🤖 AI Summary
This work addresses the challenge that existing vision-language-action (VLA) models often fail to reliably capture transient high-risk signals in continuous control tasks, as such signals are typically diluted by averaged uncertainty estimates. To overcome this limitation, the authors propose a unified uncertainty quantification framework that preserves transient risk through sliding-window max-pooling. The approach further incorporates motion-aware stability weighting and degree-of-freedom adaptive calibration to emphasize critical failure moments. Evaluated on the LIBERO benchmark, the method significantly improves failure prediction accuracy, yielding more reliable early-warning signals that effectively support human-robot collaborative intervention.
📝 Abstract
Vision-Language-Action (VLA) models enable general-purpose robotic policies by mapping visual observations and language instructions to low-level actions, but they often lack reliable introspection. A common practice is to compute a token-level uncertainty signal and take its mean over a rollout. However, mean aggregation can dilute short-lived but safety-critical uncertainty spikes in continuous control. In particular, successful rollouts may contain localized high-entropy segments due to benign noise or non-critical micro-adjustments, while failure rollouts can appear low-entropy for most timesteps and only exhibit brief spikes near the onset of failure.

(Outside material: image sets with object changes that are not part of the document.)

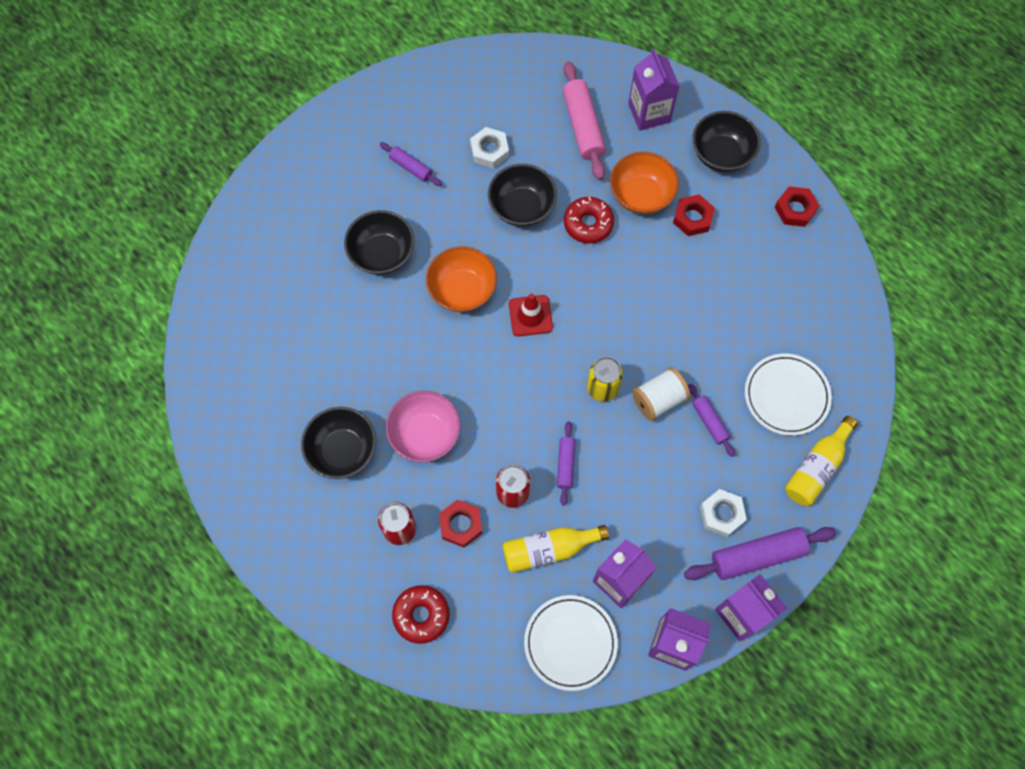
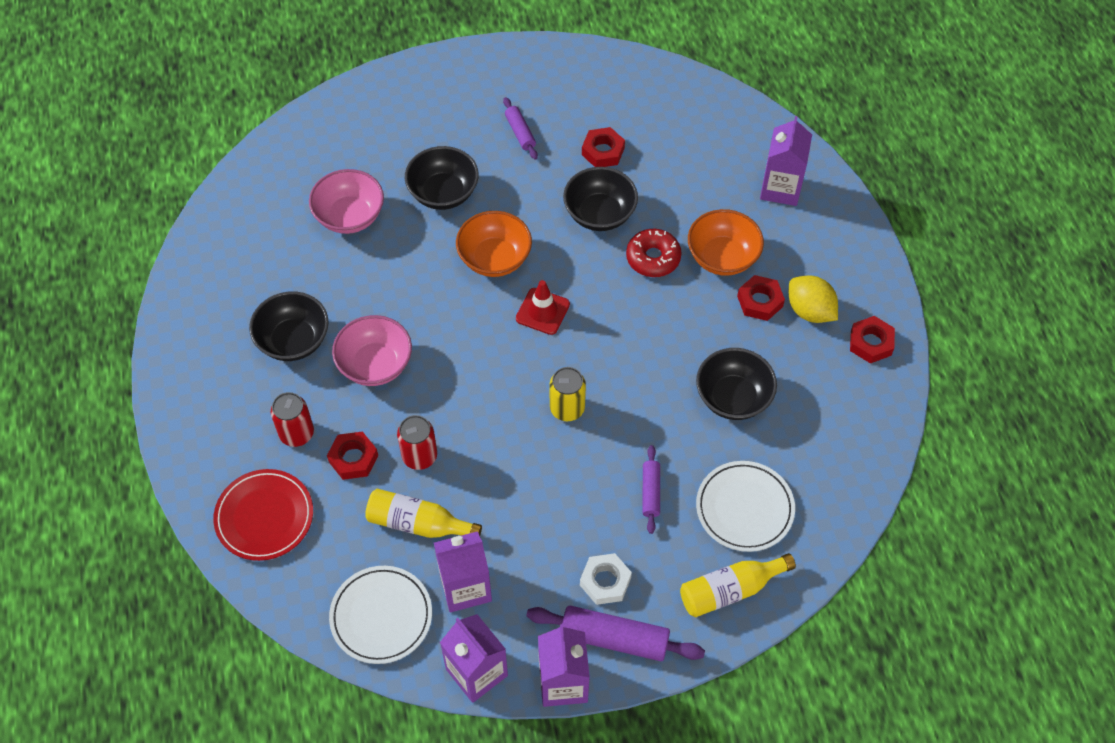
camera: 30 degrees right, 10 degrees down
red donut [392,585,449,644] -> red plate [213,469,313,561]
white nut [470,127,509,168] -> red nut [582,127,625,167]
purple rolling pin [557,422,575,505] -> none
pink rolling pin [563,61,606,180] -> none
white spool [632,367,690,421] -> none
black bowl [692,111,761,172] -> black bowl moved to [696,348,777,420]
none -> pink bowl [309,169,384,234]
none -> yellow lemon [789,275,838,323]

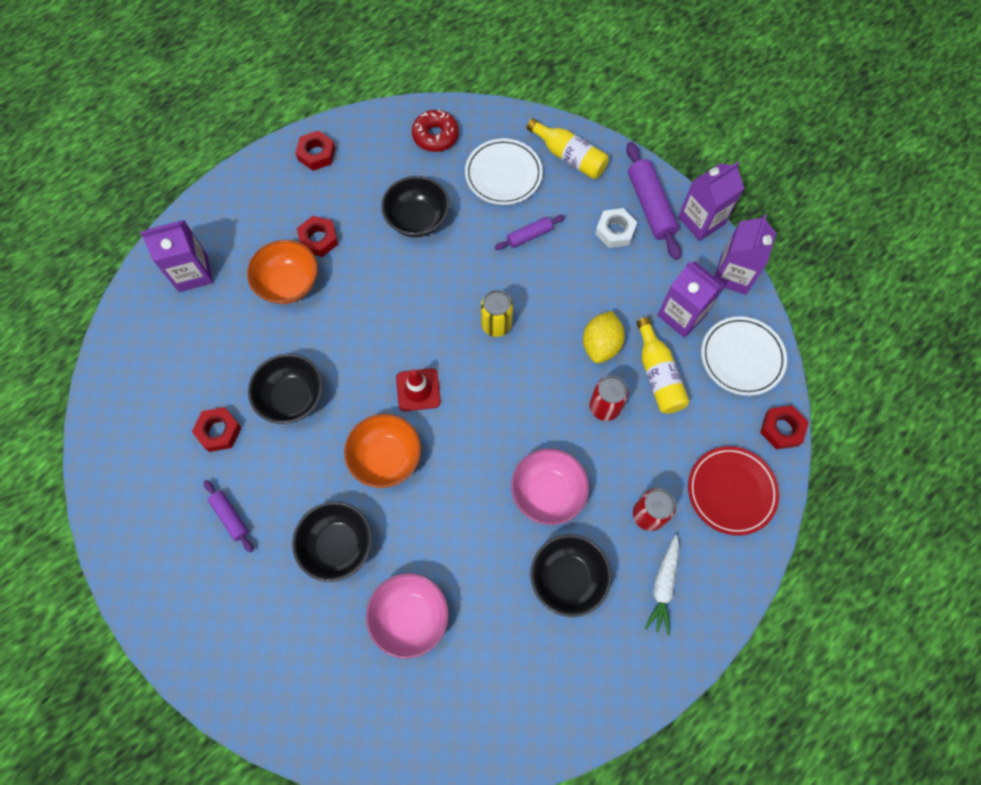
camera: 120 degrees left, 10 degrees up
red nut [327,431,378,480] -> red nut moved to [760,405,809,450]
purple rolling pin [503,97,538,159] -> purple rolling pin turned 75 degrees counterclockwise [204,480,253,553]
red donut [626,229,682,277] -> red donut moved to [412,110,459,152]
yellow lemon [789,275,838,323] -> yellow lemon moved to [583,311,625,363]
none -> white carrot [645,535,679,635]

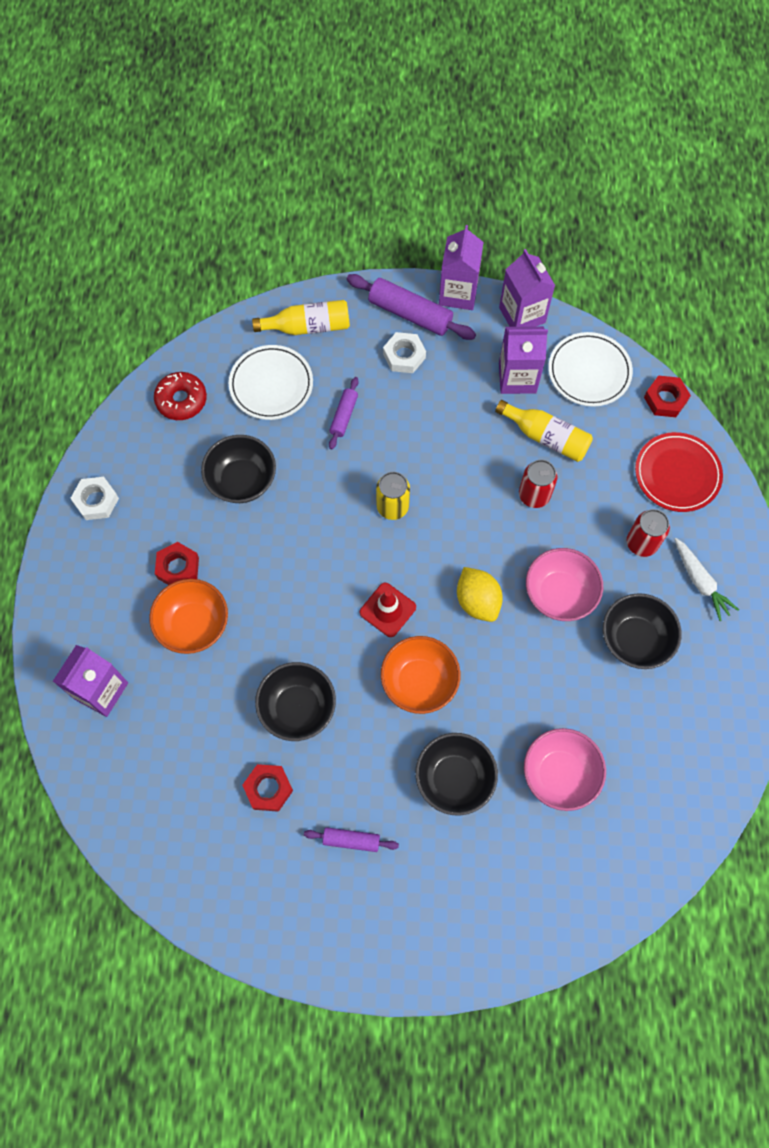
camera: 45 degrees left, 0 degrees up
red nut [295,130,335,171] -> white nut [70,477,119,520]
yellow lemon [583,311,625,363] -> yellow lemon moved to [457,567,503,622]

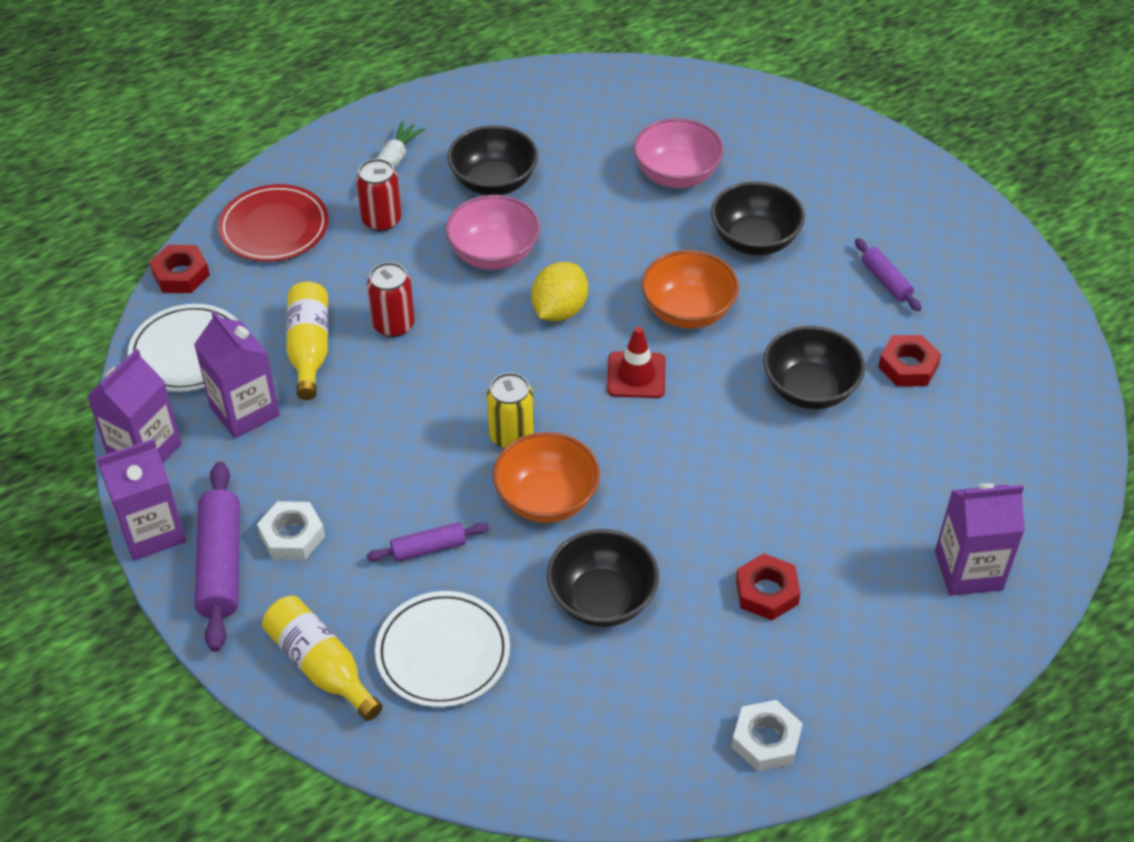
camera: 125 degrees left, 20 degrees down
orange bowl [149,579,228,654] -> orange bowl moved to [493,432,600,523]
red donut [154,372,207,420] -> none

We propose a unified uncertainty quantification approach for predicting rollout success versus failure that (1) uses max-based sliding window pooling to preserve transient risk signals, (2) applies motion-aware stability weighting to emphasize high-frequency action oscillations associated with unstable behaviors, and (3) performs DoF-adaptive calibration via Bayesian Optimization to prioritize kinematically critical axes. Experiments on the LIBERO benchmark show that our method substantially improves failure prediction accuracy and yields more reliable signals for failure detection, which can support downstream human-in-the-loop interventions.